═══ Text passage

Error when using MPS: "Expected elements.dtype() == test_elements.dtype() to be true, but got false." #789

LeafYeeXYZ · 2024-12-27T07:52:44Z

Self Checks

This template is only for bug reports. For questions, please visit Discussions.
I have thoroughly reviewed the project documentation (installation, training, inference) but couldn't find information to solve my problem. English 中文日本語 Portuguese (Brazil)
I have searched for existing issues, including closed ones. Search issues
I confirm that I am using English to submit this report (我已阅读并同意 Language Policy).
[FOR CHINESE USERS] 请务必使用英文提交 Issue，否则会被关闭。谢谢！:）
Please do not modify this template and fill in all required fields.

Cloud or Self Hosted

Self Hosted (Source)

Environment Details

macOS = 15.2 (Apple M3), python = 3.10, torch=2.4.1

Steps to Reproduce

run the command python tools/api_server.py

✔️ Expected Behavior

The server starts using MPS

❌ Actual Behavior

If use MPS:

/Users/leaf/Demo/fish-speech/.venv/lib/python3.10/site-packages/torch/amp/autocast_mode.py:265: UserWarning: User provided device_type of 'cuda', but CUDA is not available. Disabling
  warnings.warn(
INFO:     Started server process [98040]
INFO:     Waiting for application startup.
2024-12-27 15:43:48.722 | INFO     | tools.server.model_manager:__init__:41 - mps is available, running on mps.

══════
═══ Record extracts

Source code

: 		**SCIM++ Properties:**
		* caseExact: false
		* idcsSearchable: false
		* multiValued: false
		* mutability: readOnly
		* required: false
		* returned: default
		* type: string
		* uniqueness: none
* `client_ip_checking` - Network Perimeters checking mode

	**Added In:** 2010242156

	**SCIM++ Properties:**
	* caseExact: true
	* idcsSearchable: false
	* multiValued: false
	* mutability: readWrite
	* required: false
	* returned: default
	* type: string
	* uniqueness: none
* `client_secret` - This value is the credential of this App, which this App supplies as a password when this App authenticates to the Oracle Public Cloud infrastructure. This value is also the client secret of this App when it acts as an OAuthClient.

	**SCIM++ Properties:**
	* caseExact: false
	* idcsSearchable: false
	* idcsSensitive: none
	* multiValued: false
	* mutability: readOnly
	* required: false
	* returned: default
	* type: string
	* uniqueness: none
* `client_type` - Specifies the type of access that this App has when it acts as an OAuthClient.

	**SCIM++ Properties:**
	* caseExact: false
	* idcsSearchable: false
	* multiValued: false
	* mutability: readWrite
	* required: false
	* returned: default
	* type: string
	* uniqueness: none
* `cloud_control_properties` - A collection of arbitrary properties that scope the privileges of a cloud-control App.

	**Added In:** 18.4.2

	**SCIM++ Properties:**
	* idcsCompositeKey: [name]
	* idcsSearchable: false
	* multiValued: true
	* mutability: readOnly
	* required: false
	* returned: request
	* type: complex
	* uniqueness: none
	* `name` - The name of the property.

══════

**Problem:** Reproduce the full MPS dtype error report word for word.

**Exercise output:**
Error when using MPS: "Expected elements.dtype() == test_elements.dtype() to be true, but got false." #789

LeafYeeXYZ · 2024-12-27T07:52:44Z

Self Checks

This template is only for bug reports. For questions, please visit Discussions.
I have thoroughly reviewed the project documentation (installation, training, inference) but couldn't find information to solve my problem. English 中文日本語 Portuguese (Brazil)
I have searched for existing issues, including closed ones. Search issues
I confirm that I am using English to submit this report (我已阅读并同意 Language Policy).
[FOR CHINESE USERS] 请务必使用英文提交 Issue，否则会被关闭。谢谢！:）
Please do not modify this template and fill in all required fields.

Cloud or Self Hosted

Self Hosted (Source)

Environment Details

macOS = 15.2 (Apple M3), python = 3.10, torch=2.4.1

Steps to Reproduce

run the command python tools/api_server.py

✔️ Expected Behavior

The server starts using MPS

❌ Actual Behavior

If use MPS:

/Users/leaf/Demo/fish-speech/.venv/lib/python3.10/site-packages/torch/amp/autocast_mode.py:265: UserWarning: User provided device_type of 'cuda', but CUDA is not available. Disabling
  warnings.warn(
INFO:     Started server process [98040]
INFO:     Waiting for application startup.
2024-12-27 15:43:48.722 | INFO     | tools.server.model_manager:__init__:41 - mps is available, running on mps.